## TEXT PASSAGE
________

For most people lying in a hospital bed, comfort is the thing they both need and lack the most.

It’s peculiar, as now it seems almost like I saw the future.  For example, one day I was scheduled to have a test under local anaesthetic.  Due to an administrative error I was starved before the test as they thought I was due to have an operation.  In preparation for the test they actually shaved the wrong part of my body.  These were not massive mistakes, none the less they hardly served to make me feel better.  Thankfully there were some staff members who went above and beyond the call of duty to try and make me smile.  One nurse who had previously worked in England would not let the orderlies serve me tea without running to the staff room to fetch me milk.

Fact.  Psychologically hospitals are dreary places which each and everyone of acknowledges as a place where people go to get fixed or die.  That pessimistic thought remains with us whether we are a visitor or a patient.  Fact.  Spending the vast majority of one’s time in bed is psychologically tiring.  Essentially the doctors and nurses force you to impersonate the behavioral patterns of a chronically depressed individual.  Fact.  Starvation, even in the form of a dieticians advice does little to lift the mood.  Fact.  Grapes, flowers and balloons do not make everything better.

It’s obvious that there are reasons why hospitals are ran this way and I am no one to advise them how to take care of business.  I am not advocating that all doctors should dress up like clowns, or that all flowers should squirt water or vodka nor and I am suggesting that you give loved ones explosive grapes.  The one suggestion I can prescribe is smiles and silliness.  That if you visit a loved one in hospital do your level best to listen carefully,  lift their mood, and do cartwheels down the corridor as you leave.

A Novel Lesson

When I embarked on the mission of writing a novel I never realised that I would end up changing as person because of it.  Since I was young I have always dreamed of one day writing a novel and last year with my thirtieth birthday looming on the horizon and an idea rattling around inside my brain I finally sat down and did it.  Four months on I had finished the first draft of my novel and had no idea what to do next.

That brings me to the next 10 months.  In that time I have picked it up and put it down umpteen times.  I have crossed out full stops and later reinstated them.  I have changed words once, twice and more.  All the while in the back of mind the words ‘it’s impossible to polish shit’ have lingered.

________

## DATASET EXCERPTS
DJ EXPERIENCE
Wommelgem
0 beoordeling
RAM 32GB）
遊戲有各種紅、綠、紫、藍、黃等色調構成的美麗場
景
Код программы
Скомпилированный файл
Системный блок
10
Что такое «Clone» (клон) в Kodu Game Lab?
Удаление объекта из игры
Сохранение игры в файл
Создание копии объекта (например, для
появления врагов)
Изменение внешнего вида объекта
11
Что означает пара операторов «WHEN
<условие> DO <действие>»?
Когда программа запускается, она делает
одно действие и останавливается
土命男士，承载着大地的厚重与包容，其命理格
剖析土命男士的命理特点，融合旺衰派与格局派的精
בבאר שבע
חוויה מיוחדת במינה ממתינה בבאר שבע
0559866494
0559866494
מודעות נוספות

________

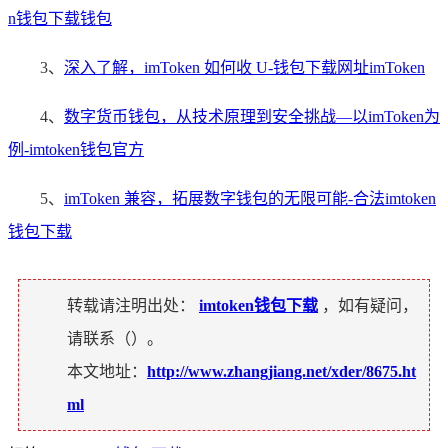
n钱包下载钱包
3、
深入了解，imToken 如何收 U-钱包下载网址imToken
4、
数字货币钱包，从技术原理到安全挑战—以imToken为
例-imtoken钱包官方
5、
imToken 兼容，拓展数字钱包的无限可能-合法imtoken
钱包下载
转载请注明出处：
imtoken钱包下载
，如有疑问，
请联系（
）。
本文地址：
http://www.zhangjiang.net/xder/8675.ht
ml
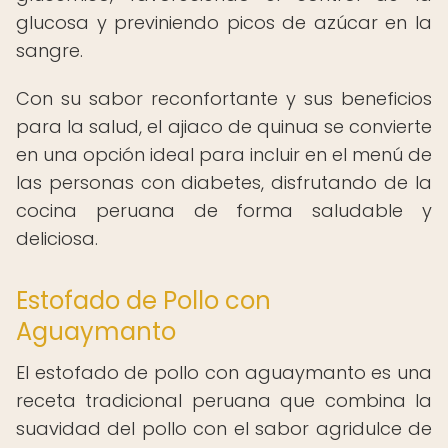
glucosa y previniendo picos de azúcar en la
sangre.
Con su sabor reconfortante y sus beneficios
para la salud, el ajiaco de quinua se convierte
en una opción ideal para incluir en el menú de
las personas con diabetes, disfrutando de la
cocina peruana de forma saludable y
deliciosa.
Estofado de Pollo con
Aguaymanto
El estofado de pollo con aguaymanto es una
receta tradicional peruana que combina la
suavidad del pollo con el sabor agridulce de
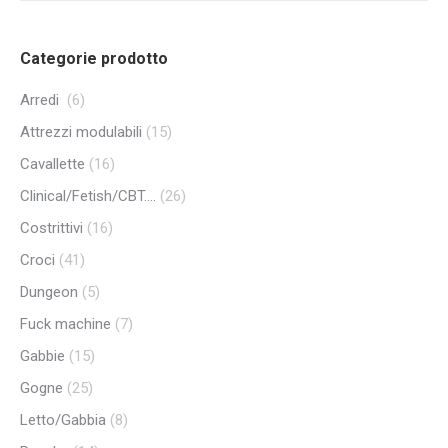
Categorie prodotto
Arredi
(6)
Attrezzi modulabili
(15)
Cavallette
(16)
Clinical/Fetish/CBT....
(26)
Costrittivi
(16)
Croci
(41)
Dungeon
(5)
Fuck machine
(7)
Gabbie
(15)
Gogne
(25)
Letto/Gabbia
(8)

________

## EXPLORE THE MATERIAL
A) Answer these from the passage on hospitals and novel writing:
(i) What did the nurse who had worked in England fetch from the staff room?
(ii) Which three things does the passage say do not make everything better?
(iii) How long did it take to finish the first draft of the novel?
B) Reproduce the part of the passage on hospitals and novel writing starting with "For most people" and going on through "fetch me milk.", word for word.
C) Carry on the passage on hospitals and novel writing from its last sentence.
The data can be left aside.

## PER-TASK ANSWERS
A)
(i) Milk.
(ii) Grapes, flowers and balloons.
(iii) Four months.

B)
For most people lying in a hospital bed, comfort is the thing they both need and lack the most.

It’s peculiar, as now it seems almost like I saw the future.  For example, one day I was scheduled to have a test under local anaesthetic.  Due to an administrative error I was starved before the test as they thought I was due to have an operation.  In preparation for the test they actually shaved the wrong part of my body.  These were not massive mistakes, none the less they hardly served to make me feel better.  Thankfully there were some staff members who went above and beyond the call of duty to try and make me smile.  One nurse who had previously worked in England would not let the orderlies serve me tea without running to the staff room to fetch me milk.

C)
Now I am full of doubts and self loathing.  Today I wrote what is essentially the last new scene.  The creative element is officially complete.  There will be no more new scenes, or paragraphs or anything else for that matter.  I feel a mixture of sadness tinged with fear.  The fear that I have wasted a great deal of time over the last year.

I told myself at the beginning of this process that I would complete it before I am 30.  I will be 31 in just under half a year.  I also promised myself that once I complete this I will join the adult world and stop living in my imagination.  I am not entirely sure what that entails or how exactly one goes about doing something as brave and reckless as that but I am sure there is a self help book I can purchase on the Internet.  A little voice in my head keeps asking me whether that is why I have stretched out and stalled this process for as long as possible.  That it is merely an extension of my immaturity.  Maybe it’s right.  Maybe I have.

What I do know is that come rain or shine I do not regret my attempt to write a novel.  I have learnt many things about myself.  The most important being a sense of pride in the fact that I have stuck at something and now the end is in sight.  Shame it took me thirty years and eighty thousand words to learn it.

A Smart Way To Utilise Your Time

I should be editing right now.  Yet I am not.  I have created a distraction to avoid doing what I should be doing.  I am an expert at this by now.  I have been doing this for over nine months after all.  It’s quite sad.

So this is my new look blog.  The previous one had a lot to do with cats.  This will have something to do with lemons.  It’s a great excuse to avoid doing what I should be doing.  And now it’s time to break for lunch.